Running The Classifier

The classifier runs on the deepCoadd_obj tables that are produced by running writeObjectTable.py. For example the line below makes band merged parquet tables for each patch in the given tract from the weekly 28 reprocessing run (this is just an example and may not exist at the time of reading).

writeObjectTable.py /datasets/hsc/repo/rerun/RC/w_2018_28/DM-14988/ --output /your/output/directory/here --id tract=9813 filter=HSC-G^HSC-R^HSC-I^HSC-Z^HSC-Y --no-versions -j 18 --clobber-config

Once the object tables have been made the classifier can be run by using the StarGalaxyClassifierTask. The version of classifier can be changed (for example if you have trained your own using the instructions below) by setting the config option version.

sgClass = StarGalaxyClassifierTask()
sgClass.runDataRef(dataRef)

This will produce a deepCoadd_sg table that is a duplicate of the deepCoadd_obj table but with a new index that has the features used to classify the objects and columns with the classification for each object. These columns are:

starProbColors: the probability of it being a star based off of its colours and morphology.
starProbMorph: the probability of it being a star based off of morphology information only.
starProbColorsFlag: a flag that is set if the classification failed for that object for any reason (mostly likely one of the input features was NaN for that object).
starProbMorphFlag: as above but for the morphology only classifier.

Training A New Classifier

To train a new classifier you need to make a file of the features you want to include. This is done using the StarGalaxyFeaturesTask and is done on a per patch level. These per patch files then need to be combined to cover a larger area, one patch does not contain enough data for reliable training. Joining the features files together is done by JoinFeaturesTask. An example of how to do this is below:

skymap = dataRef.get("deepCoadd_skyMap")
tractInfo = skymap[tract]
for patchInfo in tractInfo:
    patch = patchInfo.getIndex()
    patch = str(patch[0]) + "," + str(patch[1])
    mkFeaturesSG = StarGalaxyFeaturesTask()
    dataRef.dataId["patch"] = patch
    try:
          mkFeaturesSG.runDataRef(dataRef)
    except (lsst.daf.persistence.butlerExceptions.NoResults, RuntimeError, ValueError) as e:
        # This stops the loop crashing if there is no data in the given patch
        continue

These feature tables then need to be combined so that there is enough data to train the classifier well.

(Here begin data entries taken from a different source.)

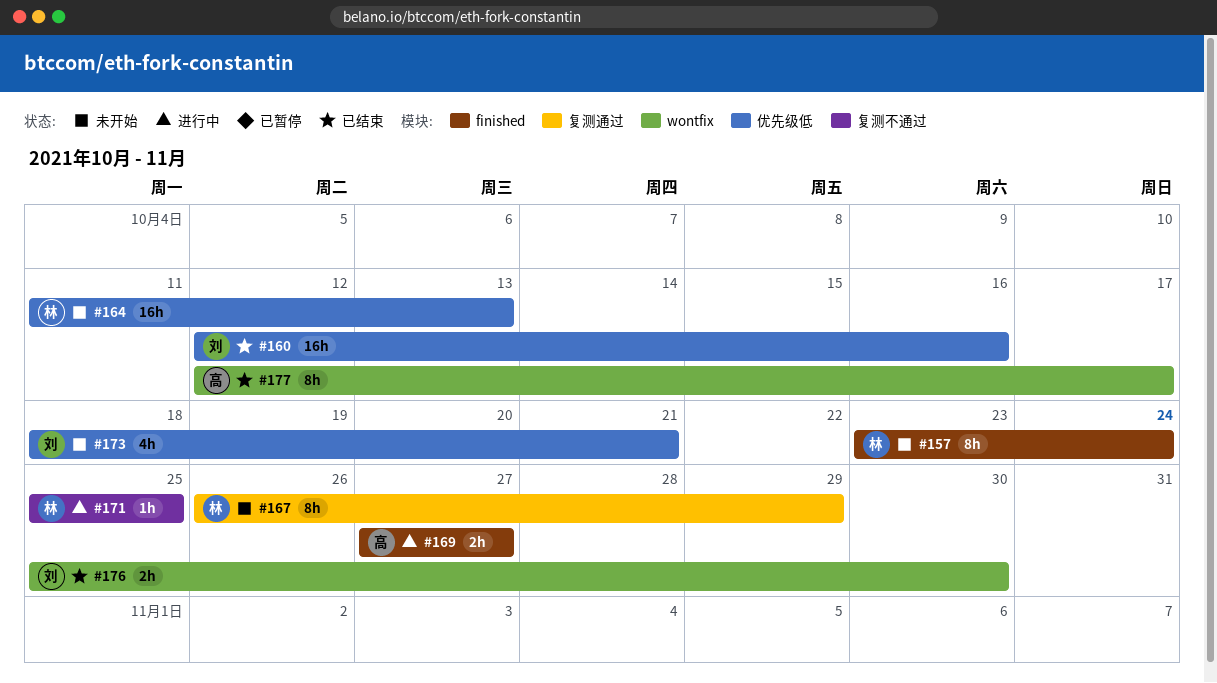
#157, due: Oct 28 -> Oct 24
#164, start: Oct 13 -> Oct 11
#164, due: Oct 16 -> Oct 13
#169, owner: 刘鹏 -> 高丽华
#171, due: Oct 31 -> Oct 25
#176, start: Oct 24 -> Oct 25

During this work I found that using multiple depths of training data combined together improved the classification. To allow for this JoinFeaturesTask takes a dict of dataRefs, one for each rerun. These are keyed by a name that can be used for debugging. It was also found that classification was improved by adding in more stars, this is controlled by a configuration parameter sourceTypes and is by default set to ["galaxies", "stars", "stars", "all"] which corresponds to taking the galaxies from the first dataRef, the stars from the second and third and all objects fro the fourth. The resulting joined features are saved by the butler into the rerun that the first dataRef comes from.

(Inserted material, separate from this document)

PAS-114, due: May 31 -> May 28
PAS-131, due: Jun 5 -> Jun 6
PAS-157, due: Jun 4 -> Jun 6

dataRefs = {"weekly28_gals": dataRef0, "weekly28_stars":dataRef0, "coadd10":dataRef1, "coadd20":dataRef2  
joinFeatures = JoinFeaturesTask()
joinFeatures.runDataRef(dataRefs)

Once a sufficiently large set of features has been made the classifier is trained on them using MakeStarGalaxyClassifierTask. This produces two decision tree classifiers by default (can be changed using the config option classifierType) one using the columns specified in the config option columnsMorph and one using the columns given by columnColor.

mkSGClass = MakeStarGalaxyClassifierTask()
mkSGClass.config.version = "myNewClassifier"
mkSGClass.runDataRef(dataRef)

This gives a new classifier accessible via the version config option.